I went over to the water bottles I had found earlier and started drinking them. Without a moment’s notice, a shark wearing jeans came running out of one of the buildings screaming “fire”. I ran over inside of the building, water bottle in hand, ready to put out the fire.

Inside the building, I was met with no fire.

“Haha, I was just joking with ya.” said the shark.

“Why did you scare me like that?” I asked the shark.

“Well, I heard you were looking for clues, so I needed to get your attention.” the shark replied.

“How did you know I was looking for clues?” I asked the shark.

“I’m a guard at this dairy queen. I heard you were looking for clues because the security cameras in this cell didn’t show you eating any grass and it picked up audio of people asking for clues.” the shark replied.

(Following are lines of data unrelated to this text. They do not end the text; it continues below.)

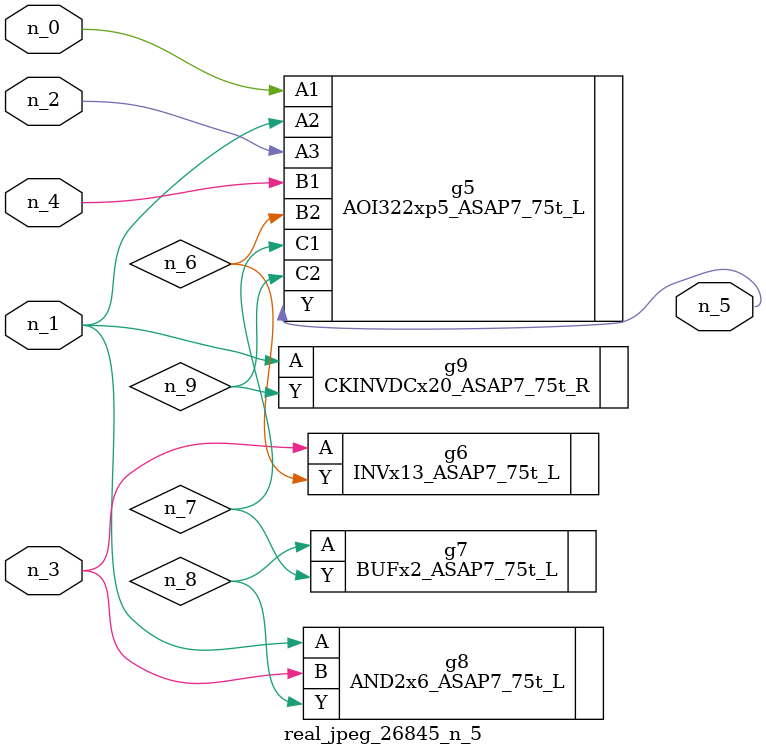
<source format=v>
module real_jpeg_26845_n_5 (n_4, n_0, n_1, n_2, n_3, n_5);

input n_4;
input n_0;
input n_1;
input n_2;
input n_3;

output n_5;

wire n_8;
wire n_6;
wire n_7;
wire n_9;

AOI322xp5_ASAP7_75t_L g5 ( 
.A1(n_0),
.A2(n_1),
.A3(n_2),
.B1(n_4),
.B2(n_6),
.C1(n_7),
.C2(n_9),
.Y(n_5)
);

AND2x6_ASAP7_75t_L g8 ( 
.A(n_1),
.B(n_3),
.Y(n_8)
);

CKINVDCx20_ASAP7_75t_R g9 ( 
.A(n_1),
.Y(n_9)
);

INVx13_ASAP7_75t_L g6 ( 
.A(n_3),
.Y(n_6)
);

BUFx2_ASAP7_75t_L g7 ( 
.A(n_8),
.Y(n_7)
);


endmodule
</source>
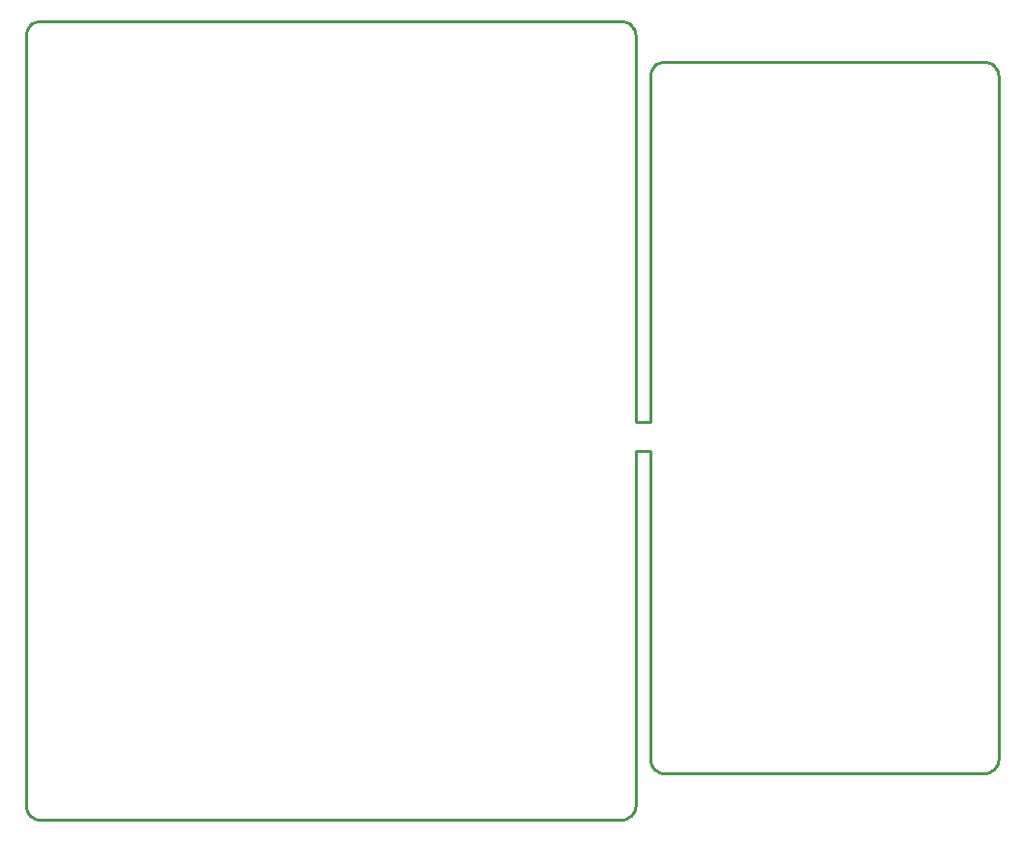
<source format=gko>
%FSTAX23Y23*%
%MOIN*%
%SFA1B1*%

%IPPOS*%
%ADD11C,0.010000*%
%LNmergepcb-1*%
%LPD*%
G54D11*
X033Y00165D02*
X03309Y00165D01*
X03319Y00168*
X03327Y00173*
X03335Y00179*
X03341Y00187*
X03346Y00195*
X03349Y00205*
X0335Y00215*
Y02565D02*
X03349Y02574D01*
X03346Y02584*
X03341Y02592*
X03335Y026*
X03327Y02606*
X03319Y02611*
X03309Y02614*
X033Y02615*
X022D02*
X0219Y02614D01*
X0218Y02611*
X02172Y02606*
X02164Y026*
X02158Y02592*
X02153Y02584*
X0215Y02574*
X0215Y02565*
Y00215D02*
X0215Y00205D01*
X02153Y00195*
X02158Y00187*
X02164Y00179*
X02172Y00173*
X0218Y00168*
X0219Y00165*
X022Y00165*
X0Y00055D02*
X0Y00045D01*
X00003Y00035*
X00008Y00027*
X00014Y00019*
X00022Y00013*
X0003Y00008*
X0004Y00005*
X0005Y00005*
X0205D02*
X02059Y00005D01*
X02069Y00008*
X02077Y00013*
X02085Y00019*
X02091Y00027*
X02096Y00035*
X02099Y00045*
X021Y00055*
X0005Y02755D02*
X0004Y02754D01*
X0003Y02751*
X00022Y02746*
X00014Y0274*
X00008Y02732*
X00003Y02724*
X0Y02714*
X0Y02705*
X021D02*
X02099Y02714D01*
X02096Y02724*
X02091Y02732*
X02085Y0274*
X02077Y02746*
X02069Y02751*
X02059Y02754*
X0205Y02755*
X0215Y01375D02*
Y02565D01*
X021Y01375D02*
X0215D01*
X021D02*
Y02705D01*
X0215Y00215D02*
Y01275D01*
X021D02*
X0215D01*
X021Y00055D02*
Y01275D01*
X022Y00165D02*
X033D01*
X0335Y00215D02*
Y02565D01*
X022Y02615D02*
X033D01*
X0Y00055D02*
Y02705D01*
X0005Y02755D02*
X0205D01*
X0005Y00005D02*
X0205D01*
M02*
</source>
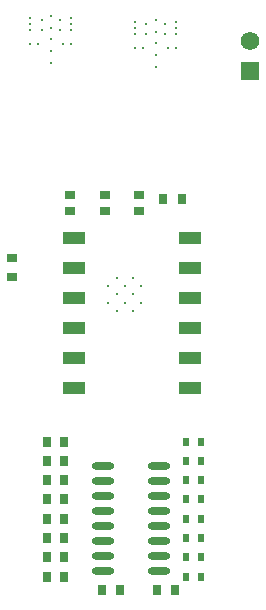
<source format=gbr>
G04*
G04 #@! TF.GenerationSoftware,Altium Limited,Altium Designer,24.9.1 (31)*
G04*
G04 Layer_Color=255*
%FSLAX25Y25*%
%MOIN*%
G70*
G04*
G04 #@! TF.SameCoordinates,0464F855-7F2B-49EB-A455-A8C15B23BB70*
G04*
G04*
G04 #@! TF.FilePolarity,Positive*
G04*
G01*
G75*
%ADD16R,0.03110X0.03661*%
%ADD22R,0.03150X0.03543*%
%ADD27R,0.03197X0.02593*%
%ADD28R,0.02756X0.03543*%
%ADD53C,0.01181*%
%ADD54R,0.06181X0.06181*%
%ADD55C,0.06181*%
%ADD68R,0.02362X0.03150*%
%ADD69O,0.07480X0.02362*%
%ADD70R,0.07500X0.04016*%
%ADD71R,0.03661X0.03110*%
D16*
X152772Y236500D02*
D03*
X159228D02*
D03*
D22*
X156953Y106000D02*
D03*
X151047D02*
D03*
X138453D02*
D03*
X132547D02*
D03*
D27*
X122000Y237664D02*
D03*
Y232336D02*
D03*
X145000Y237664D02*
D03*
Y232336D02*
D03*
X133500Y237664D02*
D03*
Y232336D02*
D03*
D28*
X114244Y155500D02*
D03*
X119756D02*
D03*
X114244Y149083D02*
D03*
X119756D02*
D03*
X114244Y142667D02*
D03*
X119756D02*
D03*
X114244Y136250D02*
D03*
X119756D02*
D03*
X114244Y129833D02*
D03*
X119756D02*
D03*
X114244Y117000D02*
D03*
X119756D02*
D03*
X114244Y110500D02*
D03*
X119756D02*
D03*
X114244Y123417D02*
D03*
X119756D02*
D03*
D53*
X157236Y286618D02*
D03*
X154563D02*
D03*
X150429Y280398D02*
D03*
Y284335D02*
D03*
Y288272D02*
D03*
Y292209D02*
D03*
Y296146D02*
D03*
X157240Y291342D02*
D03*
Y293311D02*
D03*
Y295280D02*
D03*
X153500Y291500D02*
D03*
Y294728D02*
D03*
X143622Y286618D02*
D03*
X146295D02*
D03*
X143618Y291342D02*
D03*
Y293311D02*
D03*
Y295280D02*
D03*
X147358Y291500D02*
D03*
Y294728D02*
D03*
X122307Y287941D02*
D03*
X119634D02*
D03*
X115500Y281720D02*
D03*
Y285658D02*
D03*
Y289595D02*
D03*
Y293531D02*
D03*
Y297468D02*
D03*
X122311Y292665D02*
D03*
Y294634D02*
D03*
Y296602D02*
D03*
X118571Y292823D02*
D03*
Y296051D02*
D03*
X108693Y287941D02*
D03*
X111366D02*
D03*
X108689Y292665D02*
D03*
Y294634D02*
D03*
Y296602D02*
D03*
X112429Y292823D02*
D03*
Y296051D02*
D03*
X142902Y199094D02*
D03*
X137390D02*
D03*
X145657Y201850D02*
D03*
X140146D02*
D03*
X134634D02*
D03*
X142902Y204606D02*
D03*
X137390D02*
D03*
X145657Y207362D02*
D03*
X140146D02*
D03*
X134634D02*
D03*
X142902Y210118D02*
D03*
X137390D02*
D03*
D54*
X182000Y279000D02*
D03*
D55*
Y289000D02*
D03*
D68*
X160441Y110500D02*
D03*
X165559D02*
D03*
X160441Y117000D02*
D03*
X165559D02*
D03*
X160441Y123417D02*
D03*
X165559D02*
D03*
X160441Y129833D02*
D03*
X165559D02*
D03*
X160441Y136250D02*
D03*
X165559D02*
D03*
X160441Y142667D02*
D03*
X165559D02*
D03*
X160441Y149083D02*
D03*
X165559D02*
D03*
X160441Y155500D02*
D03*
X165559D02*
D03*
D69*
X151504Y147500D02*
D03*
Y142500D02*
D03*
Y137500D02*
D03*
Y132500D02*
D03*
Y127500D02*
D03*
Y122500D02*
D03*
Y117500D02*
D03*
Y112500D02*
D03*
X133000Y147500D02*
D03*
Y142500D02*
D03*
Y137500D02*
D03*
Y132500D02*
D03*
Y127500D02*
D03*
Y122500D02*
D03*
Y117500D02*
D03*
Y112500D02*
D03*
D70*
X161841Y223500D02*
D03*
X123159D02*
D03*
X161841Y213500D02*
D03*
X123159D02*
D03*
X161841Y203500D02*
D03*
X123159D02*
D03*
X161841Y193500D02*
D03*
X123159D02*
D03*
X161841Y183500D02*
D03*
X123159D02*
D03*
X161841Y173500D02*
D03*
X123159D02*
D03*
D71*
X102500Y216728D02*
D03*
Y210272D02*
D03*
M02*

</source>
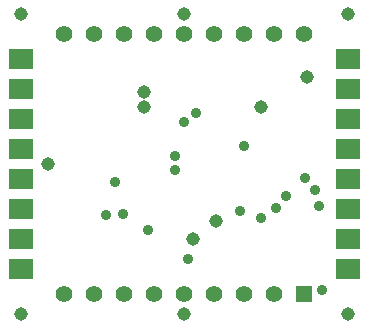
<source format=gbr>
G04 #@! TF.FileFunction,Soldermask,Bot*
%FSLAX46Y46*%
G04 Gerber Fmt 4.6, Leading zero omitted, Abs format (unit mm)*
G04 Created by KiCad (PCBNEW (2015-08-09 BZR 6077)-product) date Sun Aug  9 21:59:22 2015*
%MOMM*%
G01*
G04 APERTURE LIST*
%ADD10C,0.100000*%
%ADD11R,1.400000X1.400000*%
%ADD12C,1.400000*%
%ADD13R,2.032000X1.778000*%
%ADD14C,1.143000*%
%ADD15C,0.889000*%
G04 APERTURE END LIST*
D10*
D11*
X154686000Y-105742000D03*
D12*
X152146000Y-105742000D03*
X149606000Y-105742000D03*
X147066000Y-105742000D03*
X144526000Y-105742000D03*
X141986000Y-105742000D03*
X139446000Y-105742000D03*
X136906000Y-105742000D03*
X134366000Y-105742000D03*
X134366000Y-83742000D03*
X136906000Y-83742000D03*
X139446000Y-83742000D03*
X141986000Y-83742000D03*
X144526000Y-83742000D03*
X147066000Y-83742000D03*
X149606000Y-83742000D03*
X152146000Y-83742000D03*
X154686000Y-83742000D03*
D13*
X130683000Y-85852000D03*
X130683000Y-88392000D03*
X130683000Y-90932000D03*
X130683000Y-93472000D03*
X130683000Y-96012000D03*
X130683000Y-98552000D03*
X130683000Y-101092000D03*
X130683000Y-103632000D03*
X158369000Y-103632000D03*
X158369000Y-101092000D03*
X158369000Y-98552000D03*
X158369000Y-96012000D03*
X158369000Y-93472000D03*
X158369000Y-90932000D03*
X158369000Y-88392000D03*
X158369000Y-85852000D03*
D14*
X151003000Y-89916000D03*
D15*
X151003000Y-99314000D03*
D14*
X145288000Y-101092000D03*
X147193000Y-99568000D03*
X132969000Y-94742000D03*
X158369000Y-107442000D03*
X144526000Y-107442000D03*
X130683000Y-107442000D03*
X130683000Y-82042000D03*
X144526000Y-82042000D03*
X158369000Y-82042000D03*
X141097000Y-88646000D03*
X141097000Y-89916000D03*
X154940000Y-87376000D03*
D15*
X143710052Y-94033948D03*
X149618230Y-93205770D03*
X156210000Y-105409990D03*
X144843520Y-102743000D03*
X141478006Y-100330000D03*
X143764000Y-95249998D03*
X138691052Y-96202480D03*
X137922000Y-99060000D03*
X139319000Y-98933000D03*
X149225000Y-98679000D03*
X152273000Y-98425000D03*
X153162010Y-97409000D03*
X155956000Y-98298000D03*
X155575000Y-96900996D03*
X154715819Y-95855181D03*
X144526000Y-91186000D03*
X145542000Y-90424000D03*
M02*

</source>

“Oh, well, I think I found a clue.” I replied.

“Oh, show me it then.” the shark replied.

I pulled a cactus needle out of my pocket and showed it to the shark.

“You only need one more clue.” the shark said.

“Well, I don’t know what else to look for.” I replied.

Suddenly, the shark punched me in the gut hard and I puked water.

“That’s your last clue. Now put the words together to get the magic word that will break you free.” the shark said.

“Cactus water?” I said, confused.

“Bingo!” the shark replied.

Suddenly, the holding cell’s doors were open for me to leave. I’m finally free from the Dairy Queen.